Run your request that fails, run one that works. Then, filter by http (just put http in the filter field), find the first GET request, find the other GET request and compare. Identify meaningful difference, you now have specific keywords or issues to search code/net for. If not enough, narrow down to first TCP conversation and look at full request/response. Same with the other one.
I solved an unbelievable number of problems with that approach. And Wireshark is very useful tool to know. Lots of super-advanced functions to make your network debugging easier.

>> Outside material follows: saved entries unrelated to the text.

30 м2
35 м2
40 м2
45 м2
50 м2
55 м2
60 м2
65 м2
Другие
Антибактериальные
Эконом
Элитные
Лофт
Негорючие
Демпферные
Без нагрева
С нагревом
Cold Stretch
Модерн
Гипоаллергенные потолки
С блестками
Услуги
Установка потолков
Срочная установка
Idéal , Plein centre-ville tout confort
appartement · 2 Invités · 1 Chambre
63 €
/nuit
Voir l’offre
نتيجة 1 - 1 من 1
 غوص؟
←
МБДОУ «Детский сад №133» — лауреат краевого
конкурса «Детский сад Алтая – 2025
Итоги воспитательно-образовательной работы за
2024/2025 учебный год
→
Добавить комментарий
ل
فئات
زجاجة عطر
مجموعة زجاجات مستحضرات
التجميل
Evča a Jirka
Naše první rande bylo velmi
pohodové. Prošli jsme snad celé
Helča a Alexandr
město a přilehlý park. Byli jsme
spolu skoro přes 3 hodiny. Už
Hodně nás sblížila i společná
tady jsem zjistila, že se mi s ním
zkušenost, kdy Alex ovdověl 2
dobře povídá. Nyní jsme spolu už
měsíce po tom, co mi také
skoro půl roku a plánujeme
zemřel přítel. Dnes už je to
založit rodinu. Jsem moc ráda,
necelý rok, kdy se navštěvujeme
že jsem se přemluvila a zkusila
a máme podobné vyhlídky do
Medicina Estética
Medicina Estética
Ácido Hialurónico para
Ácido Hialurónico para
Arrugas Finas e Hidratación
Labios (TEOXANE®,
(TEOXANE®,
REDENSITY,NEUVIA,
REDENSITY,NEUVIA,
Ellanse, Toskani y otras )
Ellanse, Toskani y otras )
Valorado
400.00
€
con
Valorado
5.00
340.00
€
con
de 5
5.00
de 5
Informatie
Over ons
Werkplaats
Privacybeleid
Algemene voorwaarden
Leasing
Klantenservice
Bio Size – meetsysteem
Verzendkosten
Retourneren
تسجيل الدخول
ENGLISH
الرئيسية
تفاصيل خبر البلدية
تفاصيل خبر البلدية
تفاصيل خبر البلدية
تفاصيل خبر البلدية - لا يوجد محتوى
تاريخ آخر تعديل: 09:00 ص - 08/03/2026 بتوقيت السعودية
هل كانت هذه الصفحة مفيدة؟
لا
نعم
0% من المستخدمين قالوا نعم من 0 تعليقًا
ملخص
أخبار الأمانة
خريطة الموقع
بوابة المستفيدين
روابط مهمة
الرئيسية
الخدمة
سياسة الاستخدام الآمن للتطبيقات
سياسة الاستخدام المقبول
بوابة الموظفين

You can also run it on either client or server end. Whatever will show you both requests to allow you to compare.
I had a similar problem with HttpClient 4.1.2. For me, it was resolved by reverting to HttpClient 4.0.3. I could never get NTLM working with 4.1.2 using either the built-in implementation or using JCIFS.
Updating our application to use the jars in the httpcomponents-client-4.5.1 resolved this issue for me.
I finally figured it out. Digest authentication requires that if you use a full URL in the request, the proxy also needs to use the full URL. I did not leave the proxy code in the sample, but it was directed to "localhost", which caused it to fail. Changing this to 127.0.0.1 made it work.